Tim Keller: Now, I don't love this guy enough to stay in his church, which was sad, because I really liked Redeemer. I think he's wrong about gay marriage and wrong about women's ordination, and both of those things frustrate me, because unlike the other people on this list, the guy makes a living studying the Bible and his faith. He should know better.

But I do think (1) that his books are consistently helpful to me, (2) that his church does offer a lot of opportunities to serve others in New York, to a population that seems disinclined to do so, and (3) that I can recall at least one sermon of his in which he pointed out to said New Yorkers their need to think about something besides themselves and advancing their careers.

Also to his credit: I didn't know Redeemer was anti-gay-marriage until I started attending leadership training there, so while Tim presumably believes there's a problem with gay people (ie, with their "lifestyle", which involves "being gay", which is what they are), he doesn't identify it as a cornerstone of the gospel.


Dian Matlock: I actually know Dian, which makes me a little reluctant to include her -- but since I know her, and have gotten to hear about and see how her faith plays out in her life, and since she really is the one who consistently reminds me that a person can hold a belief with which I disagree, but still provide a role model for me in other ways, I don't feel right leaving her out.
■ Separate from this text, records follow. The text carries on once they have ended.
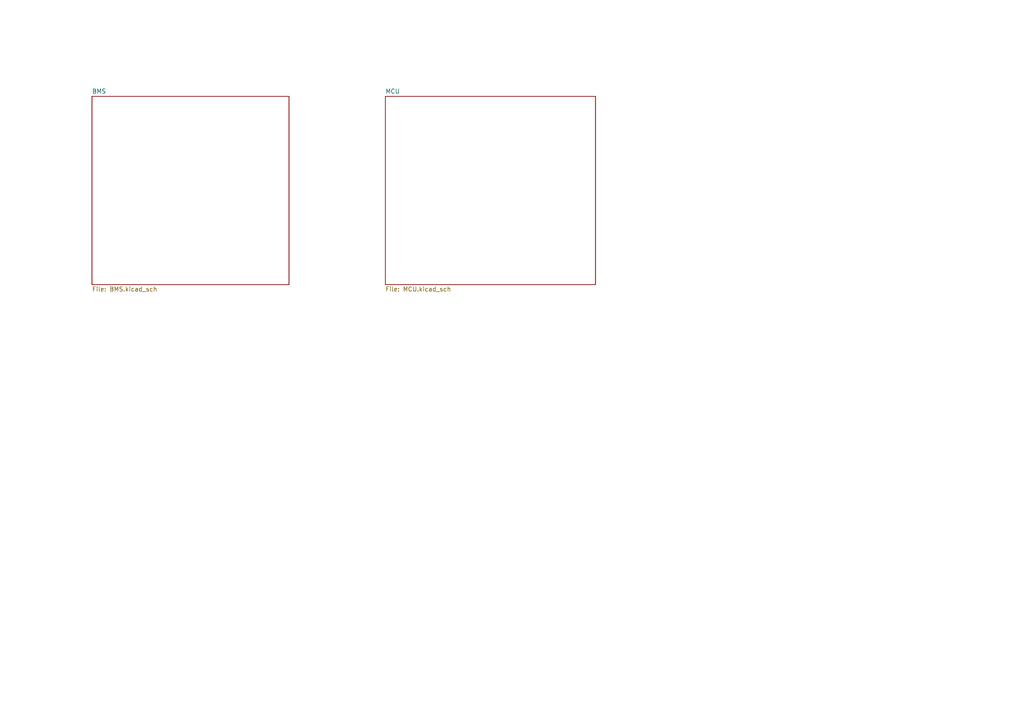
<source format=kicad_sch>
(kicad_sch (version 20230121) (generator eeschema)

  (uuid 9a7ba7c3-7d28-4a83-bdbc-38fbff59fcbe)

  (paper "A4")

  


  (sheet (at 26.67 27.94) (size 57.15 54.61) (fields_autoplaced)
    (stroke (width 0.1524) (type solid))
    (fill (color 0 0 0 0.0000))
    (uuid 13ad10b4-913e-414a-9863-b902179dcb8b)
    (property "Sheetname" "BMS" (at 26.67 27.2284 0)
      (effects (font (size 1.27 1.27)) (justify left bottom))
    )
    (property "Sheetfile" "BMS.kicad_sch" (at 26.67 83.1346 0)
      (effects (font (size 1.27 1.27)) (justify left top))
    )
    (instances
      (project "Sensify Main Board"
        (path "/9a7ba7c3-7d28-4a83-bdbc-38fbff59fcbe" (page "2"))
      )
    )
  )

  (sheet (at 111.76 27.94) (size 60.96 54.61) (fields_autoplaced)
    (stroke (width 0.1524) (type solid))
    (fill (color 0 0 0 0.0000))
    (uuid ec3ae12c-a69a-4cda-a73d-a33c865c767e)
    (property "Sheetname" "MCU" (at 111.76 27.2284 0)
      (effects (font (size 1.27 1.27)) (justify left bottom))
    )
    (property "Sheetfile" "MCU.kicad_sch" (at 111.76 83.1346 0)
      (effects (font (size 1.27 1.27)) (justify left top))
    )
    (instances
      (project "Sensify Main Board"
        (path "/9a7ba7c3-7d28-4a83-bdbc-38fbff59fcbe" (page "3"))
      )
    )
  )

  (sheet_instances
    (path "/" (page "1"))
  )
)

</source>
She recently wrote a book -- Come Walk with Me to Glory -- that talks only a little about her beliefs about God and homosexuality, and a lot about her life simultaneously caring for her son as he died of AIDS and her husband as he died of Alzheimer's. She also is pretty direct about her belief that homosexuality is a sin like any other sin -- and while I don't agree that its a sin, that attitude makes considerably more sense to me than the the one that presumably allows Christians in North Carolina to divorce and remarry/ have sex outside of marriage/ swear/ lie/ neglect the poor/ whatever, and believe that the sin that they need to be "wiping out" is someone else's monogamous, committed relationship.

Anyway, the thing I try to keep sight of when I regret being vocal about this issue is that laws like Amendment One hurt people. Given the choice between someone blogging that I was wrong, and being told that loveless, adulterous, and polygamous relationships could all be sanctioned, but not mine, no matter how deeply I loved my wife and how committed I was to her -- well, it seems pretty evident to me that there's a lesser and a greater of two evils here.

But both evils are the actions that are being carried out -- not the people carrying them out, not even the beliefs that enable those actions. I don't need to be told not to oppress gay people -- but I do need to remember that fact.